Thanks to these draconian laws, new projects like the recent documentary on same-sex marriage in Taiwan – Taiwan equals love – was banned by the censorship committee because China considers Taiwan to be an extension of its jurisdiction. This is not an isolated example, with projections for Inside the red brick wall and Where the wind blows canceled alongside other politically conscious films and documentaries. Hong Kong’s historic distance from mainland governance will be further reduced as Hong Kong films will now undergo the same censorship processes as mainland projects.

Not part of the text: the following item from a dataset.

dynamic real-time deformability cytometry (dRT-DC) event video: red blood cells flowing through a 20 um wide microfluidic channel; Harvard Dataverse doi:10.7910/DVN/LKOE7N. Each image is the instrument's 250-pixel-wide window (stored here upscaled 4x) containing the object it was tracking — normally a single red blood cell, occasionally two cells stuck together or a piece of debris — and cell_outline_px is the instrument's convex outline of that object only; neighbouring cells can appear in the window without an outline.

As if that weren’t enough, the CCP forced the relevant authorities in Hong Kong to search their film archives in order to ban old films considered to be subversive. “Any film intended for public exhibition, past, present and future, will need to get approval,” Yau said in a statement. The intention of the CCP is to nullify the possibility of political awakening through art in the future as well as the systematic erasure of the sacred history of Hong Kong cinema. If “illegal films” are shown, there can be a maximum sentence of three years in prison and a hefty fine of $ 130,000.
If you think this is the extent of cinema’s new dystopian future under the CCP, it isn’t. China is also attacking celebrity culture in the country, trying to rectify the image projected by male stars by calling them a “sissy” and forcing foreign citizens to renounce their citizenship in order to continue working in the country. China. Singer and actress Maria Cordero is about to renounce her Portuguese nationality, saying: “If you really want to work in mainland China, then this is the right thing to do. If you work there, you have to take Chinese citizenship. I have no problem with that… I think they’re all going to do this, one after the other. Unless they decide they don’t want to make that kind of money anymore.
These same pernicious laws have already been used to arrest several pro-democracy activists in the name of national security. With these laws, the CCP has made it clear that it is not interested in the artistic development or intellectual growth of the country’s creative heritage. Instead, China is focusing on building a control regime where industries act as ideological state apparatuses for government with relative ease. For fans who grew up watching deliciously subversive Hong Kong masterpieces, this means nothing less than the definitive death of Hong Kong cinema.